What I've Learned As A Designer and A Front-End Developer

Note: This is a guest post written by @aktuskey and contributed during Hacktoberfest. I totally agree with her points here, especially number two, which I’ve been meaning to write about for a while, ha ha. Enjoy!


Hello! Guest blogger here. I recently made the career transition from a designer to a front-end designer and developer, and wanted to share my experiences and realizations from being on two sides of the proverbial coin now.

The Top Three Things I’ve Learned (For Brevity):

1. Consistency Is Key

When I was just a designer, I would try to make my UI layouts as cohesive as possible, but I was more focused on creating the visual look and feel to make my designs pixel perfect. When I became a developer, these “small” inconsistencies in the design began to through off entire ecosystems. Soon, I found myself using so many different spacing and font variations that my Sass files were becoming huge. I have now learned to work with a rem-based system with only so many sizing variables and limiting myself to 4-6 different font sizes throughout. It was a little frustrating to design within those constraints at first, but it made the overall look so much more balanced and was a dream to develop.

2. Learn What You Need, As You Need It

Una Kravets (@una) once tweeted, “You can learn anything, but you can’t learn everything.” Sometimes I have to remind myself that my journey to be a developer only started 8 month ago! When I started working with the other front-end developers on my team, I felt a huge amount of stress trying to learn every framework I could. It seemed like an impossible task, and that I would never be able to keep up. However, as I moved across different projects, it became clear that in order to grow and survive, I would need to learn just what I needed at the time, and save the rest for later. It seems common sense, but with so many of us dealing with Imposter Syndrome, it can be hard to pull back the reins and focus on incremental learning, one step at a time.

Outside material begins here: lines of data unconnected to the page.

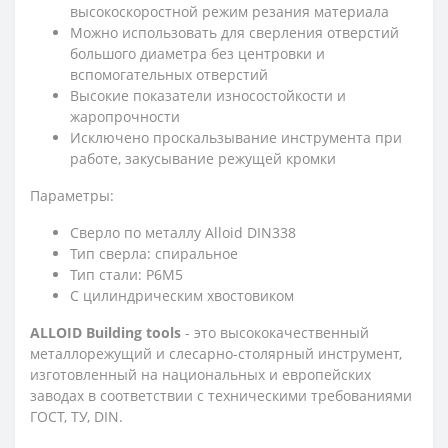
высокоскоростной режим резания материала
Можно использовать для сверления отверстий
большого диаметра без центровки и
вспомогательных отверстий
Высокие показатели износостойкости и
жаропрочности
Исключено проскальзывание инструмента при
работе, закусывание режущей кромки
Параметры:
Сверло по металлу Alloid DIN338
Тип сверла: спиральное
Тип стали: Р6М5
С цилиндрическим хвостовиком
ALLOID Building tools
- это высококачественный
металлорежущий и слесарно-столярный инструмент,
изготовленный на национальных и европейских
заводах в соответствии с техническими требованиями
ГОСТ, ТУ, DIN.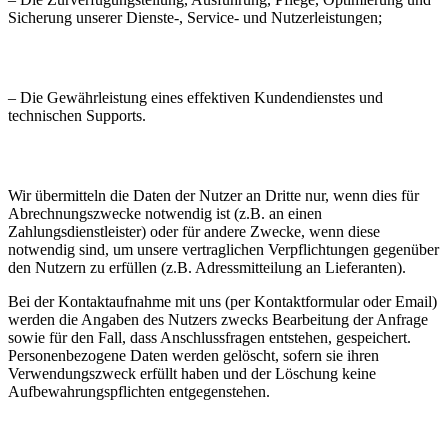
Sicherung unserer Dienste-, Service- und Nutzerleistungen;
– Die Gewährleistung eines effektiven Kundendienstes und
technischen Supports.
Wir übermitteln die Daten der Nutzer an Dritte nur, wenn dies für
Abrechnungszwecke notwendig ist (z.B. an einen
Zahlungsdienstleister) oder für andere Zwecke, wenn diese
notwendig sind, um unsere vertraglichen Verpflichtungen gegenüber
den Nutzern zu erfüllen (z.B. Adressmitteilung an Lieferanten).
Bei der Kontaktaufnahme mit uns (per Kontaktformular oder Email)
werden die Angaben des Nutzers zwecks Bearbeitung der Anfrage
sowie für den Fall, dass Anschlussfragen entstehen, gespeichert.
Personenbezogene Daten werden gelöscht, sofern sie ihren
Verwendungszweck erfüllt haben und der Löschung keine
Aufbewahrungspflichten entgegenstehen.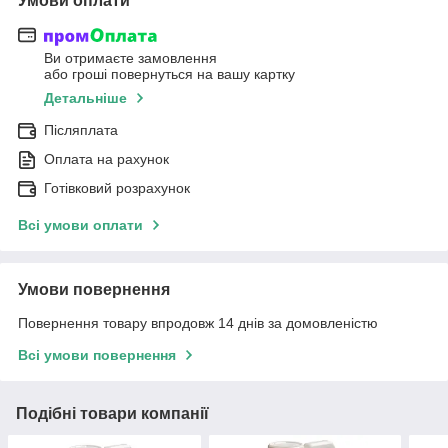
Умови оплати
Ви отримаєте замовлення
або гроші повернуться на вашу картку
Детальніше
Післяплата
Оплата на рахунок
Готівковий розрахунок
Всі умови оплати
Умови повернення
Повернення товару впродовж 14 днів за домовленістю
Всі умови повернення
Подібні товари компанії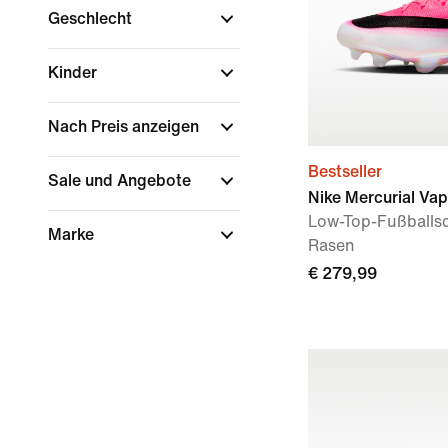
Geschlecht
Kinder
Nach Preis anzeigen
Bestseller
Sale und Angebote
Nike Mercurial Vap
Low-Top-Fußballs
Marke
Rasen
€ 279,99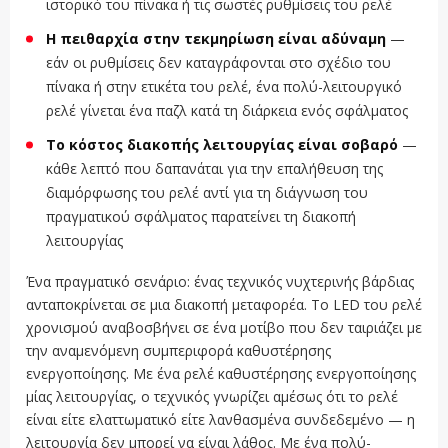
ιστορικό του πίνακα ή τις σωστές ρυθμίσεις του ρελέ
Η πειθαρχία στην τεκμηρίωση είναι αδύναμη
—
εάν οι ρυθμίσεις δεν καταγράφονται στο σχέδιο του
πίνακα ή στην ετικέτα του ρελέ, ένα πολύ-λειτουργικό
ρελέ γίνεται ένα παζλ κατά τη διάρκεια ενός σφάλματος
Το κόστος διακοπής λειτουργίας είναι σοβαρό
—
κάθε λεπτό που δαπανάται για την επαλήθευση της
διαμόρφωσης του ρελέ αντί για τη διάγνωση του
πραγματικού σφάλματος παρατείνει τη διακοπή
λειτουργίας
Ένα πραγματικό σενάριο: ένας τεχνικός νυχτερινής βάρδιας
ανταποκρίνεται σε μια διακοπή μεταφορέα. Το LED του ρελέ
χρονισμού αναβοσβήνει σε ένα μοτίβο που δεν ταιριάζει με
την αναμενόμενη συμπεριφορά καθυστέρησης
ενεργοποίησης. Με ένα ρελέ καθυστέρησης ενεργοποίησης
μίας λειτουργίας, ο τεχνικός γνωρίζει αμέσως ότι το ρελέ
είναι είτε ελαττωματικό είτε λανθασμένα συνδεδεμένο — η
λειτουργία δεν μπορεί να είναι λάθος. Με ένα πολύ-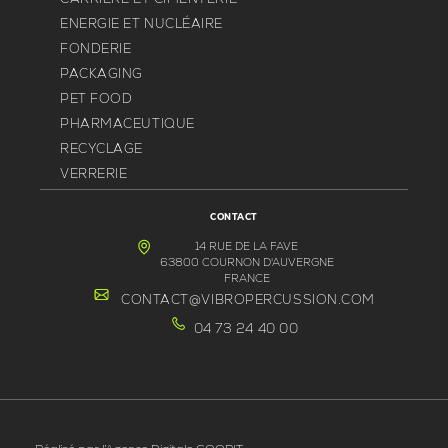
ENERGIE ET NUCLÉAIRE
FONDERIE
PACKAGING
PET FOOD
PHARMACEUTIQUE
RECYCLAGE
VERRERIE
CONTACT
14 RUE DE LA FAVE
63800 COURNON D'AUVERGNE
FRANCE
CONTACT@VIBROPERCUSSION.COM
04 73 24 40 00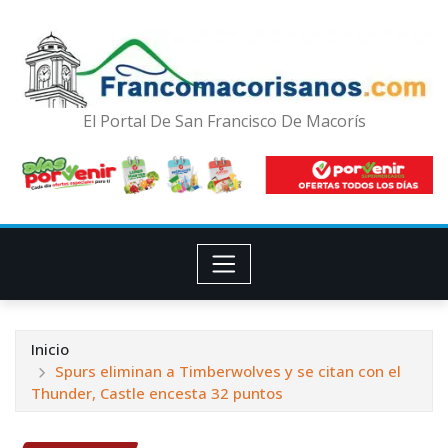
El Portal De San Francisco De Macorís
Inicio
Spurs eliminan a Timberwolves y se citan con el
Thunder, Castle encesta 32 puntos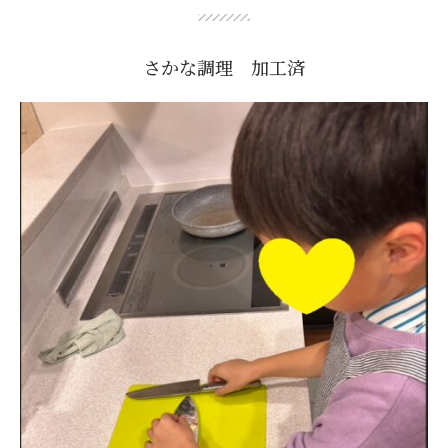
さかな調理 加工済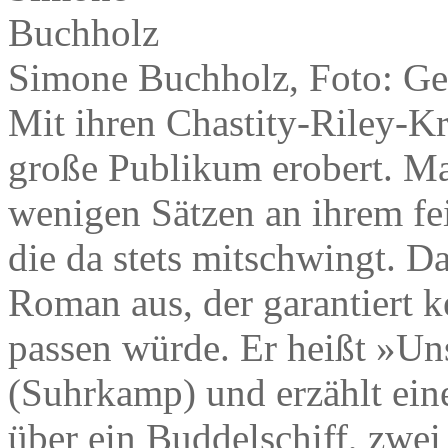
Simone Buchholz, Foto: Ge
Mit ihren Chastity-Riley-K
große Publikum erobert. Ma
wenigen Sätzen an ihrem fei
die da stets mitschwingt. D
Roman aus, der garantiert k
passen würde. Er heißt »Uns
(Suhrkamp) und erzählt ein
über ein Buddelschiff, zwei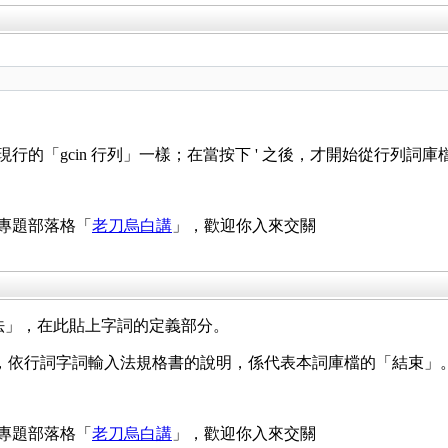
。
行的「gcin 行列」一樣；在當按下 ' 之後，才開始從行列詞庫檔
 專題部落格「
老刀烏白講
」，歡迎你入來交關
輸入法」，在此貼上字詞的定義部分。
依行詞字詞輸入法規格書的說明，係代表本詞庫檔的「結束」。至於 
 專題部落格「
老刀烏白講
」，歡迎你入來交關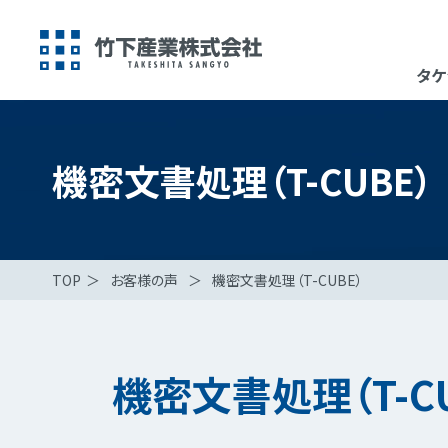
タケ
機密文書処理（T-CUBE）
TOP
＞
お客様の声
＞
機密文書処理（T-CUBE）
機密文書処理（T-C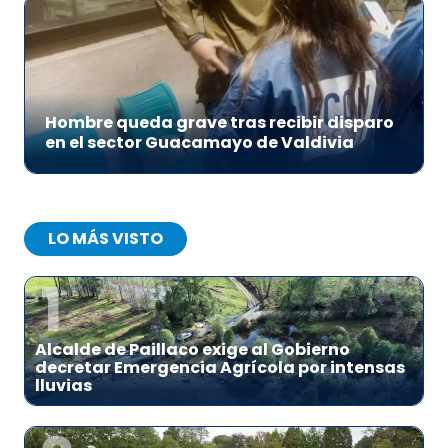
Hombre queda grave tras recibir disparo
en el sector Guacamayo de Valdivia
LO MÁS VISTO
1
Alcalde de Paillaco exige al Gobierno
decretar Emergencia Agrícola por intensas
lluvias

3. Find a Mentor, and Learn from Each Other

I am very lucky to work with a team of awesome developers who are passionate about what they do and love helping others. In particular, I’ve found a mentor in one of my coworkers who loves to teach and has graciously tutored me many nights on tough programming concepts. It can be scary to ask someone to mentor you, but most of the time, they will be flattered and eager to help (just look how many people want to contribute to open-source projects on Github!). I’ve found that as my mentor teaches me, he feels comfortable asking me questions about design, something I have a large knowledge base on. Someday I hope to even mentor younger developers myself.